Regarding the removal of ingredients, a Ghanaian fortified complementary feeding supplement, KokoPlus, excluded the cereal part of a typical fortified porridge flour, since households already had access to grain flours. This allowed for cost reductions in production (due to fewer ingredients and simpler processes), packaging (due to smaller packages), and distribution (due to smaller and lighter packages). At the same time, this strategy has natural limits: there are only so many ingredients one can remove before a product becomes undesirable or not useful.

The documents reviewed by BMR also provided two cautionary tales related to this strategy. First, Indian manufacturer Amulspray developed milk-replacement 'tea creamers' using vegetable fats instead of dairy ones (which cost about half as much). These products were very successful (accounting for 55% of UHT milk product sales and being a major source of firm growth), but as an unintended consequence began to be used as drinks for children, with much lower nutritional quality than the milk they were replacing. Second, a Mozambican meat processing firm sought to replace some of the beef in its hamburger patties with cowpeas, rice, soy, or beans to reduce costs, but was met with very negative customer reactions and had to lower the proportion of filler used (and, worryingly, chose to omit these ingredients from the product labelling, to avoid scaring off customers).  
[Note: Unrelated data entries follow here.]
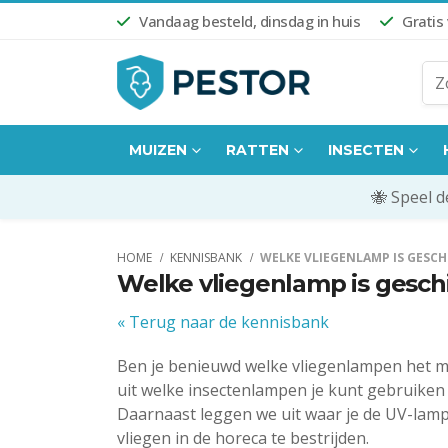
Vandaag besteld, dinsdag in huis
Gratis
MUIZEN
RATTEN
INSECTEN
🐝 Speel 
HOME
KENNISBANK
WELKE VLIEGENLAMP IS GESCH
Welke vliegenlamp is gesch
« Terug naar de kennisbank
Ben je benieuwd welke vliegenlampen het mee
uit welke insectenlampen je kunt gebruiken 
Daarnaast leggen we uit waar je de UV-lamp
vliegen in de horeca te bestrijden.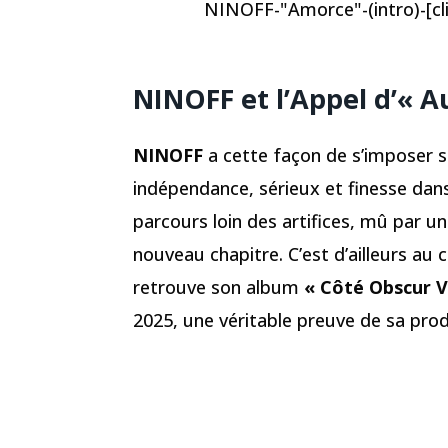
NINOFF-"Amorce"-(intro)-[clip
NINOFF et l’Appel d’« 
NINOFF
a cette façon de s’imposer s
indépendance, sérieux et finesse dans
parcours loin des artifices, mû par u
nouveau chapitre. C’est d’ailleurs au
retrouve son album
« Côté Obscur V
2025, une véritable preuve de sa prod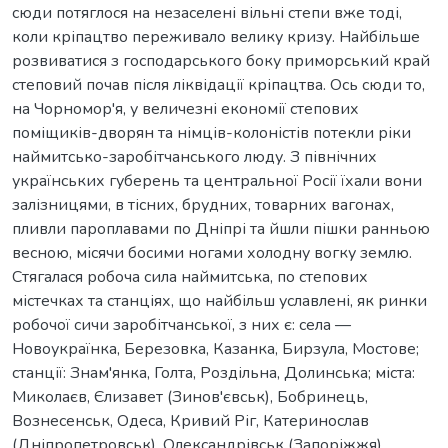
сюди потяглося на незаселені вільні степи вже тоді,
коли кріпацтво переживало велику кризу. Найбільше
розвиватися з господарського боку приморський край
степовий почав після ліквідації кріпацтва. Ось сюди то,
на Чорномор'я, у величезні економії степових
поміщиків-дворян та німців-колоністів потекли ріки
наймитсько-заробітчанського люду. З північних
українських губерень та центральної Росії їхали вони
залізницями, в тісних, брудних, товарних вагонах,
пливли пароплавами по Дніпрі та йшли пішки ранньою
весною, місячи босими ногами холодну вогку землю.
Стягалася робоча сила наймитська, по степових
містечках та станціях, що найбільш уславлені, як ринки
робочої сичи заробітчанської, з них є: села —
Новоукраїнка, Березовка, Казанка, Бирзула, Мостове;
станції: Знам'янка, Голта, Роздільна, Долинська; міста:
Миколаєв, Єлизавет (Зинов'євськ), Бобринець,
Вознесенськ, Одеса, Кривий Ріг, Катеринослав
(Дніпропетровськ), Олександрівськ (Запоріжжя).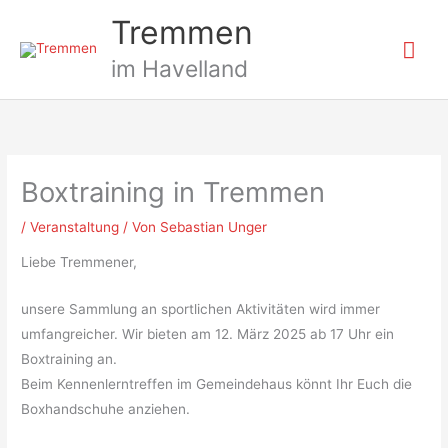
Zum
Hau
Tremmen
Inhalt
springen
im Havelland
Boxtraining in Tremmen
/
Veranstaltung
/ Von
Sebastian Unger
Liebe Tremmener,
unsere Sammlung an sportlichen Aktivitäten wird immer
umfangreicher. Wir bieten am 12. März 2025 ab 17 Uhr ein
Boxtraining an.
Beim Kennenlerntreffen im Gemeindehaus könnt Ihr Euch die
Boxhandschuhe anziehen.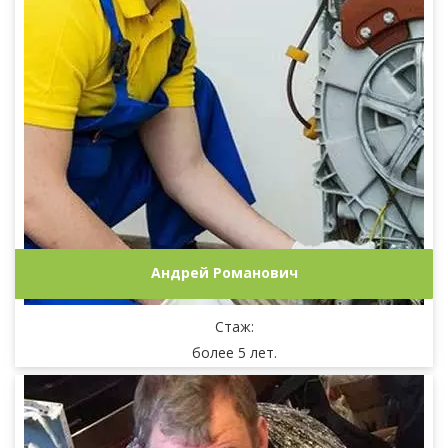
Андрей Романович
Стаж:
более 5 лет.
Replacement of ingredients may thus seem like a straightforward strategy, but success with it depends on achieving customer acceptability. This can be done through a product that is highly similar to the original (regarding cooking, taste, texture, and storage properties) or through careful marketing and consumer education. From a nutrition perspective, the replacement ingredients should be nutritionally similar (or superior) to the original ones. From a safety perspective, it is important to be transparent with the labelling of the products, to make it clear which ingredients have been replaced and with what. By applying these principles—plus a bit of creativity—companies may be able to cut ingredient costs while retaining a nutritious product that meets customer needs, at an affordable price.